> **YOUR TASK**
Render the material as a Markdown table with columns "No." and "Content," from its first line up to and including the line with "Показать весь график работы", numbering each row and omitting blank lines.

> **EXERCISE INPUT**
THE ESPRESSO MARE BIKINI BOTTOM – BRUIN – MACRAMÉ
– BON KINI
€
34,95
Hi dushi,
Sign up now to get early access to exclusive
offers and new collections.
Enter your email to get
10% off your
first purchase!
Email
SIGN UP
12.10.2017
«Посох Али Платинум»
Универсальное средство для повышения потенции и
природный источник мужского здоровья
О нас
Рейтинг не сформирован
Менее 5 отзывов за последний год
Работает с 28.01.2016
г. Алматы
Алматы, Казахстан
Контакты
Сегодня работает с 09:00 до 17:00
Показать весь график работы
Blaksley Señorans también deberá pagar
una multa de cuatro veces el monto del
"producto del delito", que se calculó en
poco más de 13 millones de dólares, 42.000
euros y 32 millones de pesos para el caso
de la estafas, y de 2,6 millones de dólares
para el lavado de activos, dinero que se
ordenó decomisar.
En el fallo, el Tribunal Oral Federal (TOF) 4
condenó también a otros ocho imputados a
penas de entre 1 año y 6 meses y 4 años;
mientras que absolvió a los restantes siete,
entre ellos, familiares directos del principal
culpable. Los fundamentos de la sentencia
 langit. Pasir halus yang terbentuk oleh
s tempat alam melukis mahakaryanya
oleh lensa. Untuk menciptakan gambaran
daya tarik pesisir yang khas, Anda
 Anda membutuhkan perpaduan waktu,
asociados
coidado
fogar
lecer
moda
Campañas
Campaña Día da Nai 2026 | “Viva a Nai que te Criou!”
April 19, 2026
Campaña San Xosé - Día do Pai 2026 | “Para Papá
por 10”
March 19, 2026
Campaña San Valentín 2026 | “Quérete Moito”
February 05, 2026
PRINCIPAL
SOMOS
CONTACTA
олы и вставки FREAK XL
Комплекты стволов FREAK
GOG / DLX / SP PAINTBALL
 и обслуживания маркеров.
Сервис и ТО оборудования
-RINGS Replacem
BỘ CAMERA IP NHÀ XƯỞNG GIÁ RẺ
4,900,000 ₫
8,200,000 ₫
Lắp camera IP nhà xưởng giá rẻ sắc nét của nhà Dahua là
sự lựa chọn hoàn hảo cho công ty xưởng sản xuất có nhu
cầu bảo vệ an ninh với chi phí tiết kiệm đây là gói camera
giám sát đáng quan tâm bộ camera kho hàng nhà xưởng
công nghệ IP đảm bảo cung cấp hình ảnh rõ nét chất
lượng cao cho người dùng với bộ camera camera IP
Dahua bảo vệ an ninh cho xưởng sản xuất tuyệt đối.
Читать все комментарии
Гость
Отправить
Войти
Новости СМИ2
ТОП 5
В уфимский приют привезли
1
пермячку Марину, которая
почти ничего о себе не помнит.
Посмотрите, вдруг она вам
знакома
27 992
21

> **WRITTEN RESPONSE**
| No. | Content |
|---|---|
| 1 | THE ESPRESSO MARE BIKINI BOTTOM – BRUIN – MACRAMÉ |
| 2 | – BON KINI |
| 3 | € |
| 4 | 34,95 |
| 5 | Hi dushi, |
| 6 | Sign up now to get early access to exclusive |
| 7 | offers and new collections. |
| 8 | Enter your email to get |
| 9 | 10% off your |
| 10 | first purchase! |
| 11 | Email |
| 12 | SIGN UP |
| 13 | 12.10.2017 |
| 14 | «Посох Али Платинум» |
| 15 | Универсальное средство для повышения потенции и |
| 16 | природный источник мужского здоровья |
| 17 | О нас |
| 18 | Рейтинг не сформирован |
| 19 | Менее 5 отзывов за последний год |
| 20 | Работает с 28.01.2016 |
| 21 | г. Алматы |
| 22 | Алматы, Казахстан |
| 23 | Контакты |
| 24 | Сегодня работает с 09:00 до 17:00 |
| 25 | Показать весь график работы |